2. Am I teaching a suppression of natural behaviour?
- The dog is fearful of strange men and needs to stand still for a temperament test or to be judged in a show ring.
- Choice 1: the dog is clicker trained to tolerate hand contact. The dog is clicked whilst standing still and handled by someone familiar, which progresses to the stranger handling. The rate of reinforcement is high.
- Choice 2: the dog is clicker trained to go and touch a strange person’s clothing and progressed going to the strange person’s hands and seeking interaction. The rate of reinforcement is high.
3. Am I supporting a lack of connection ?
- Is the relationship in conflict, and the lack of connection is the route of the problem. The person thinks that they have a right to “obedience” from the dog since they provide clicks and treats, but they are not prepared to invest time and energy into the relationship? If you solve this problem without addressing the relationship issue have you not actually solved anything and will they return in six weeks with another problem. Can you ethically be a “fixer of dog problems” or be a “introduction to a great relationship facilitator”.
- Is there a lack of competency, skills and knowledge that I can provide?
- Is there a gap that you can fill with relevant information, deepen the understanding and find a way of co-operation and compromise? What if the client does not have “time” or interest?
4. Is this a square peg in a round hole?
- Is it a question of the lifestyle being completely unsuitable for that particular dog. The person may have the right mindset, energy and time to invest in extensive behaviour modification, or would the dog simply have a better quality of life living in a different environment?
- Can the person put the dog’s best interest ahead of their pride, can you support either decision?

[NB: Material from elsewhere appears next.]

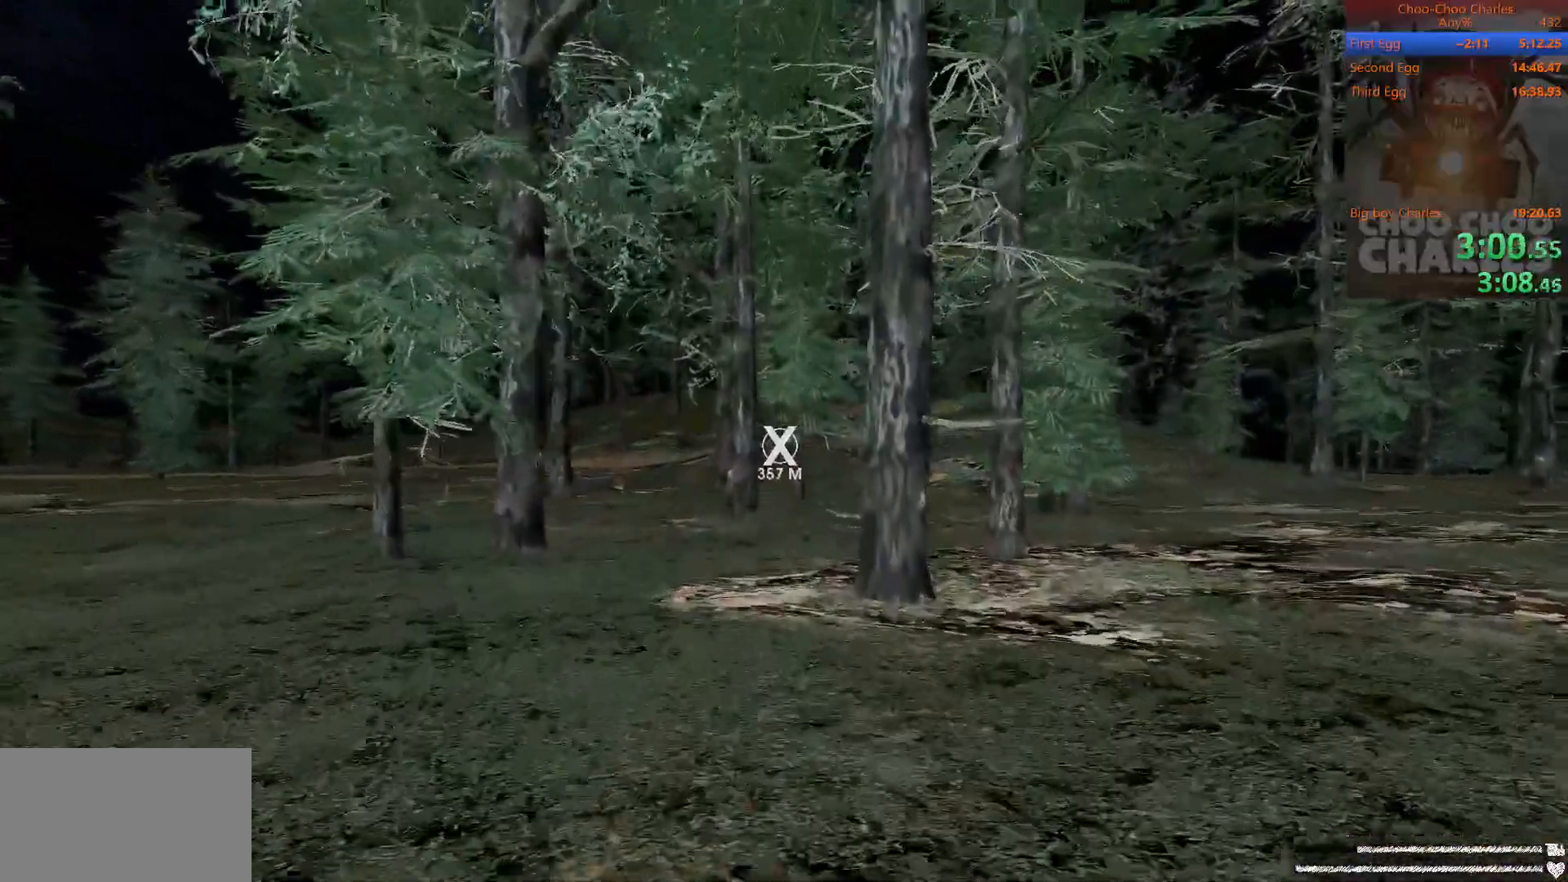
{"keys": ["shift", "w"], "mouse": [], "mouse_move": "still", "events": []}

The questions are usually answered by whether the solution demands the greatest cost from the person or the dog. Cost value of dog against person is not financial, but in what they are giving up, their freedom of choice, their time, their health and with safety considerations. We are encouraging an equal amount of compromise. From experience I can advise you that if you are shifting your ethics to meet financial interest, you will be seeking another career fairly soon.
If you are seeking to move along this career path, consider carefully the paths you choose. Do not be lured by multi-certification in a range of methods, but look at your own personal development in respect of what the dogs would ask of you. How much do you know about “natural rearing”, gait and balance development, nutrition and suitable fencing? You will seek a pathway that demands you learn a bit by doing it, study the underlying principles, listen to the environment and make sure the dog’s best interests are served, and then go around that cycle again and again and again.
Be open minded and ready to accept your own limitations for where you are. Sometimes you may be faced with extremely complex situations which are difficult to understand and require a high level of skill and competency to bring about an improvement. You have to find a way to explain this to your client in terms they can understand, teach them skills within their capabilities and give them sufficient information to make choices. Your client may be either your dog or a person and their dog. This is not an easy career, the fact that there is no recognisable professional standard is an indicator of the complexity of what we do. But I have no doubt that dogs deserve every ounce of super human effort we can put into improving our skill, knowledge and understanding.